_DIRECTIONS FOR THIS TASK_
Copy out exactly the stretch of the listing below that begins at the line containing "left_click(801, 196)" and ends at the line containing "left_click(172, 349)", and copy nothing outside it.

_SOURCE DATA_
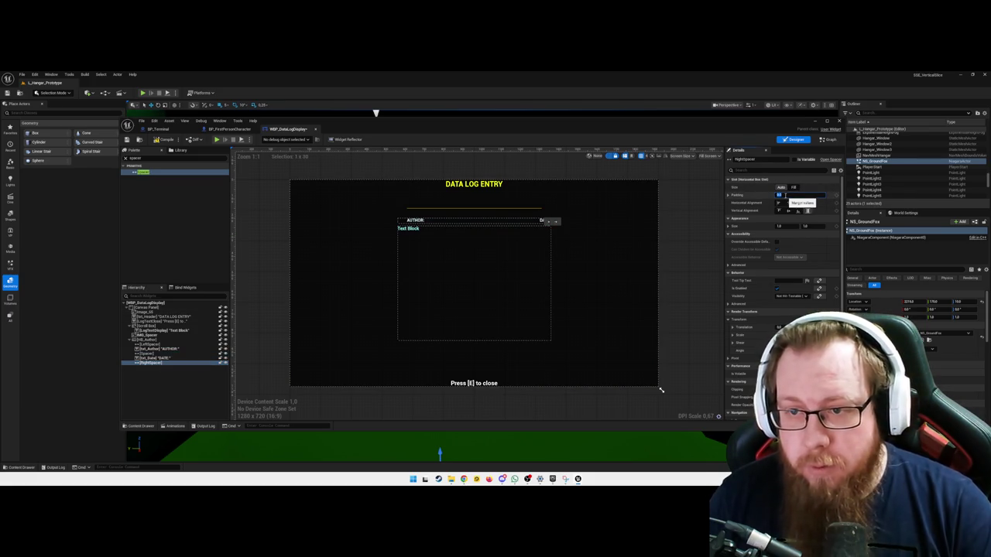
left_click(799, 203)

==

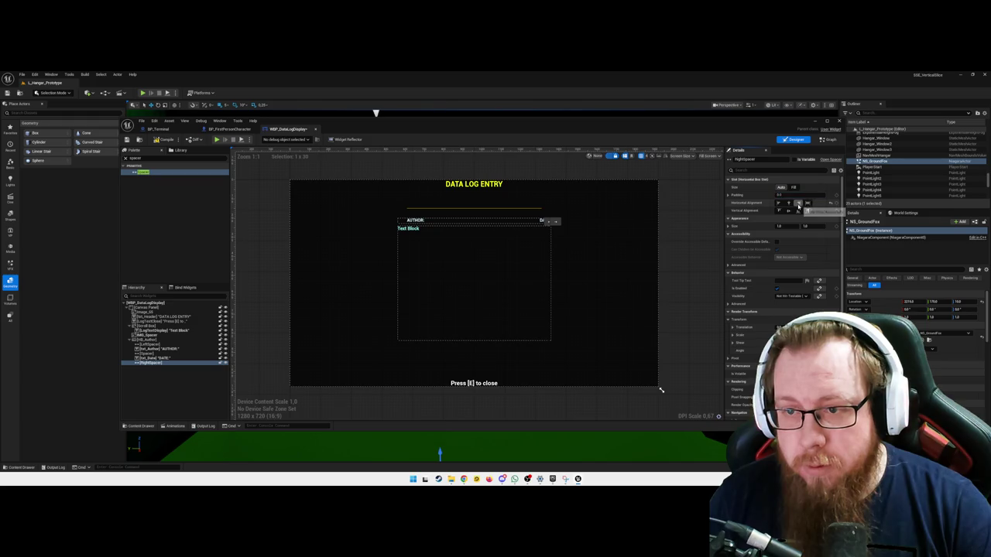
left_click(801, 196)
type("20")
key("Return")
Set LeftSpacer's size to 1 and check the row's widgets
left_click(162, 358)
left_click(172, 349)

==

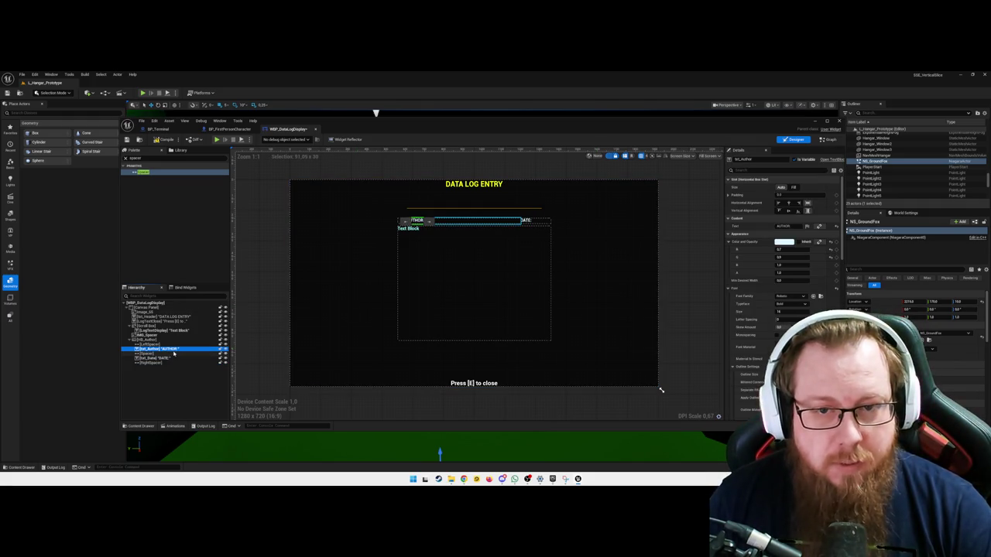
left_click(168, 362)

_YOUR SOLUTION_
left_click(801, 196)
type("20")
key("Return")
Set LeftSpacer's size to 1 and check the row's widgets
left_click(162, 358)
left_click(172, 349)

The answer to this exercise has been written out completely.